_EXCERPTED TEXT_:
******************************
Did not Shakespeare – he of all men – so marvellously write about his African lover in Sonnet 128: “To kiss the tender inward of thy hand/Whilst my poor lips which should that harvest reap … Since saucy jacks so happy are in this/Give them thy fingers, me thy lips to kiss.”
But hey, let’s come home. I have been thinking about diasporan Africans a lot these past few weeks. And each time I think about them, I am reminded of a recent holiday in my homeland, Ghana.
It was the first time in 30 years that I had had an extended four-month stay in the mother country – the longest time I had spent since the summer of 1985 when the long arms of Mother Diaspora (if she is a mother) embraced me.
“Diaspora” – it can make you mad! It even builds in you a disturbing level of superciliousness that makes you thump your nose at almost everything you see when you go back home.
Everything suddenly becomes “not-your-level”, even though you may be living in some decrepit flat back in London or Berlin or New York. It is this attitude that makes some diasporans even want to be worshipped when they go back home. This is where the madness really sets in.
But let’s go back to the origin of the term “diaspora” and see what the “diasporans” of old achieved when they returned home – because as diasporans we cannot ever think we belong permanently to our host or adopted countries.
As Malcolm X once pointed out: “Just because a cat has kittens in an oven, that doesn’t make them biscuits.” We must always remember that!
I am told that the term “diaspora” originated in the Septuagint, the Greek version of the Hebrew Bible. The Oxford English Dictionary points to Deuteronomy 28:25 as the root verse of the term diaspora, as in the phrase, “ese diaspora en pasais basileias tes ges” or “thou shall be a dispersion in all kingdoms of the earth”.
******************************
_STATED GOAL 1_: Return, copied verbatim, the portion of the passage on diaspora that begins at the words "But let’s go" and stops after the words "always remember that!".

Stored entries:
******************************
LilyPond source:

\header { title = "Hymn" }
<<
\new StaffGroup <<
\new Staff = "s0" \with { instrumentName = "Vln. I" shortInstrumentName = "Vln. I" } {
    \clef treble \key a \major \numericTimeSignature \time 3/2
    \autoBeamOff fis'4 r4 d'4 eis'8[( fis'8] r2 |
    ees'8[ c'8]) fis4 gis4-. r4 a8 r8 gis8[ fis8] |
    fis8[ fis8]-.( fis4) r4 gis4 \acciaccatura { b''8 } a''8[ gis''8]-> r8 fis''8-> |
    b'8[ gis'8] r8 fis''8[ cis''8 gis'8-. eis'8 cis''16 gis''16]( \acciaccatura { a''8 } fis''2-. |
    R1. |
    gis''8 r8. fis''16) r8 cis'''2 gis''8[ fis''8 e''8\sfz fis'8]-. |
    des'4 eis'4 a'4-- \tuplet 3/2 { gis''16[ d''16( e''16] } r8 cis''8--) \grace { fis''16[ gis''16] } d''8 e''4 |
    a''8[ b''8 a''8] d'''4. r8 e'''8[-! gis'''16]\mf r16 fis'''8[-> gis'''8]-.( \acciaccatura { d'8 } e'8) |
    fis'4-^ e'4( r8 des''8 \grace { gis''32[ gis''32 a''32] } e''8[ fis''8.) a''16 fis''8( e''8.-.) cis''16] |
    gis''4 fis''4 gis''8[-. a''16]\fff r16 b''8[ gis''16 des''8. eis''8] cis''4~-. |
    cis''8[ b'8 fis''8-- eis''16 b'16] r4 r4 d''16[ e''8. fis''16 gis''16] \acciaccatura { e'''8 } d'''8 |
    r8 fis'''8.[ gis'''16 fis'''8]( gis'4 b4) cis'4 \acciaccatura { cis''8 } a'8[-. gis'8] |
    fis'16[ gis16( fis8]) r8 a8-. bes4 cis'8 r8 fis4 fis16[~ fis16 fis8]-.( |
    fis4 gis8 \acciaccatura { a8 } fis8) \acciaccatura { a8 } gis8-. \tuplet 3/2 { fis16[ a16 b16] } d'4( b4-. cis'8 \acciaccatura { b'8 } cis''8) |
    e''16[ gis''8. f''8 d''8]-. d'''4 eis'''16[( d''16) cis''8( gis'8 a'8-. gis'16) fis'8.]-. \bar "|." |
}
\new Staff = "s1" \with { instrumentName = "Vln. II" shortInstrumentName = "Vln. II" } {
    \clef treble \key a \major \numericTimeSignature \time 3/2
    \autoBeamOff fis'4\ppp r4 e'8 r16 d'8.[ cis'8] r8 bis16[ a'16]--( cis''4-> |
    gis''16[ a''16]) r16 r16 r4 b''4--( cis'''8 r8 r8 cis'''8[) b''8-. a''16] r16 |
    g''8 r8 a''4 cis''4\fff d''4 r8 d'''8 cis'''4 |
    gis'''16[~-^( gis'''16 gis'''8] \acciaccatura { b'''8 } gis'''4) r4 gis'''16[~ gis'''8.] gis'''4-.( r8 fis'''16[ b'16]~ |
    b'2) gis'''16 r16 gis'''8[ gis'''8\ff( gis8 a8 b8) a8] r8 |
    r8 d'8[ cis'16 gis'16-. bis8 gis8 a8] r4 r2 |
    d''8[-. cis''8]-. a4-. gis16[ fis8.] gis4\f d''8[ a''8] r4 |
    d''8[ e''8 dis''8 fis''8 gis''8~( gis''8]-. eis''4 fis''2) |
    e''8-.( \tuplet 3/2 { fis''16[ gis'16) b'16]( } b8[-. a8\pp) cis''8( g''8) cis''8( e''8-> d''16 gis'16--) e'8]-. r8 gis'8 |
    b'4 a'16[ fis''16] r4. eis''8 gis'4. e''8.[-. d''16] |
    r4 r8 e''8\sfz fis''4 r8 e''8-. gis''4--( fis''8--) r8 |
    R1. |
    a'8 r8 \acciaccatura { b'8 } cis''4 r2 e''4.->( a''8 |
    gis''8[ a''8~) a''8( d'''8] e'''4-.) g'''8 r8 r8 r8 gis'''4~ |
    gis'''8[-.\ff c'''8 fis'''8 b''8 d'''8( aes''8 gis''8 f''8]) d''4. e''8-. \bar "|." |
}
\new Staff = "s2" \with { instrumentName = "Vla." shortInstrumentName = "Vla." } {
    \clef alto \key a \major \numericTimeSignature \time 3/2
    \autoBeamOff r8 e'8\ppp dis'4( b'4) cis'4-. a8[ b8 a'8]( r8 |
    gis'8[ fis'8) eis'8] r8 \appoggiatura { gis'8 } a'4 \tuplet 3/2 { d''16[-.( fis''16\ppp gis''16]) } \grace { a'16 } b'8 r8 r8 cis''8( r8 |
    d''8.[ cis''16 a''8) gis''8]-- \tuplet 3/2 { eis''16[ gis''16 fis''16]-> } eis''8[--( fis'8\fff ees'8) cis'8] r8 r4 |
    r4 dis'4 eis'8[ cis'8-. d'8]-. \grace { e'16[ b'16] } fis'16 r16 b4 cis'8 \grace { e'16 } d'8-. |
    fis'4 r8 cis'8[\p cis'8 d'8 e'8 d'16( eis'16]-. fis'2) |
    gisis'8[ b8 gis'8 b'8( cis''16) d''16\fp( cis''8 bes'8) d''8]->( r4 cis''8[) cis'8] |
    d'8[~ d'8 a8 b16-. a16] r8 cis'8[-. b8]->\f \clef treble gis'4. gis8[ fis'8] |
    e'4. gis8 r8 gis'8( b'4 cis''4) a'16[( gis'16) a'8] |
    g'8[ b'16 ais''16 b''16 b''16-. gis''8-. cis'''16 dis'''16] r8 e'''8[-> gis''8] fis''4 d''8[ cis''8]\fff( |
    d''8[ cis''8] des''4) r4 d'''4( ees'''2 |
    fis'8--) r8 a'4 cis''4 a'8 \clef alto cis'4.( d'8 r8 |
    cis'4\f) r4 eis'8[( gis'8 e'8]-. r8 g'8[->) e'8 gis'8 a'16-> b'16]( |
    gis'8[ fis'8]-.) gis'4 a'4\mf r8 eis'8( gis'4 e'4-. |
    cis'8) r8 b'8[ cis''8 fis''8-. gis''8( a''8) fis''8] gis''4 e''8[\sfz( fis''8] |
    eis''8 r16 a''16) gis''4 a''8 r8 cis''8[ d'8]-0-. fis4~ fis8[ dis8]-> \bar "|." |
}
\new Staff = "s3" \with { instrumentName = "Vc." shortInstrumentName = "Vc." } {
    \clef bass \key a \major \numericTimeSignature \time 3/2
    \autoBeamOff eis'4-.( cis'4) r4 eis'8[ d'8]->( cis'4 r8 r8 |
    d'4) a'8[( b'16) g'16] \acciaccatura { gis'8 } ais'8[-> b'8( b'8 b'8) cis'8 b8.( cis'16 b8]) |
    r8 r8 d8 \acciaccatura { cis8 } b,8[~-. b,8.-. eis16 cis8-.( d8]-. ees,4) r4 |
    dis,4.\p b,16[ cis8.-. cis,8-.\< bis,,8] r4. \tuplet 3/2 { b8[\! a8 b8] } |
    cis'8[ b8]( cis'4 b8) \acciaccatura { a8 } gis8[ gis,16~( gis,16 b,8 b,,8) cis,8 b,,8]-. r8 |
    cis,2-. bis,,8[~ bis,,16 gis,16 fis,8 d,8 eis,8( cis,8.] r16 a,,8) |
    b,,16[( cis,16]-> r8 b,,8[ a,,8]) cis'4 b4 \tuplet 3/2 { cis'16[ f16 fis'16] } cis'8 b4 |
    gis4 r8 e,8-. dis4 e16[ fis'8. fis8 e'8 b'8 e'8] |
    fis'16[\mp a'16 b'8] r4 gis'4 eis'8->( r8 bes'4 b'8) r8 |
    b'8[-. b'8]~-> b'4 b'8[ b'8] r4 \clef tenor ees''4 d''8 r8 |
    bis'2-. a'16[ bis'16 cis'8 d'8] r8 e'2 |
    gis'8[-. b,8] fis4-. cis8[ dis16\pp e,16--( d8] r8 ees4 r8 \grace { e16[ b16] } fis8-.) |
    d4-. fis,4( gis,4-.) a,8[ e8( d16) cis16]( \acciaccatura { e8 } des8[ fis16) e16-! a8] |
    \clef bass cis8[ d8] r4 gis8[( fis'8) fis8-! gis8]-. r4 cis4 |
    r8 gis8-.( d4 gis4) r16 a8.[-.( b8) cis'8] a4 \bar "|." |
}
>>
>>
******************************
_STATED GOAL 2_: List every line of the listing that contains the string "shortInstrumentName", copying each line in full.

_COMPLETE RESPONSE 1_:
But let’s go back to the origin of the term “diaspora” and see what the “diasporans” of old achieved when they returned home – because as diasporans we cannot ever think we belong permanently to our host or adopted countries.
As Malcolm X once pointed out: “Just because a cat has kittens in an oven, that doesn’t make them biscuits.” We must always remember that!

_COMPLETE RESPONSE 2_:
\new Staff = "s0" \with { instrumentName = "Vln. I" shortInstrumentName = "Vln. I" } {
\new Staff = "s1" \with { instrumentName = "Vln. II" shortInstrumentName = "Vln. II" } {
\new Staff = "s2" \with { instrumentName = "Vla." shortInstrumentName = "Vla." } {
\new Staff = "s3" \with { instrumentName = "Vc." shortInstrumentName = "Vc." } {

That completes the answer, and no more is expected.